Source records>
= = = = =

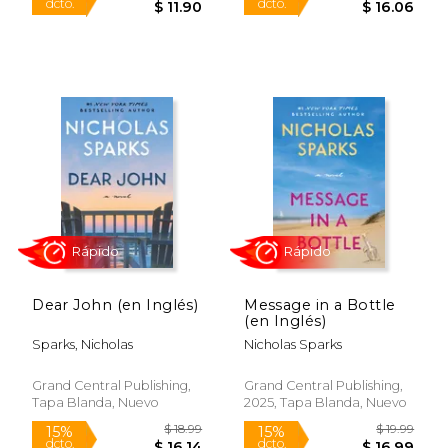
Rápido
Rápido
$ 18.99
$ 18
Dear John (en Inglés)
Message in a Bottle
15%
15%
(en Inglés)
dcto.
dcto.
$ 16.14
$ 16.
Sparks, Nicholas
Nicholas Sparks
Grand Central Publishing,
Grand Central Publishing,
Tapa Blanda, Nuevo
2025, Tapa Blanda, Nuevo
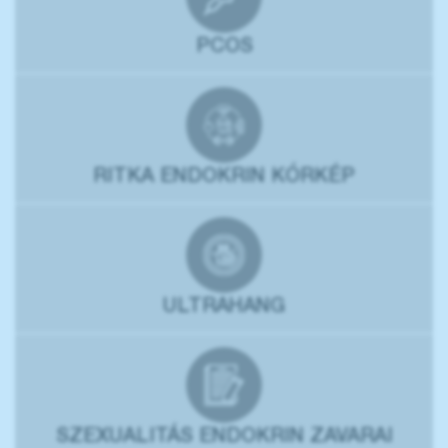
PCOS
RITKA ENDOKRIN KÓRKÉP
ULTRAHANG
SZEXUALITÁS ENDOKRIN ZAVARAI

= = = = =

The problem> Across the records above, show each line containing the word "Nuevo".

Task response>
Tapa Blanda, Nuevo
2025, Tapa Blanda, Nuevo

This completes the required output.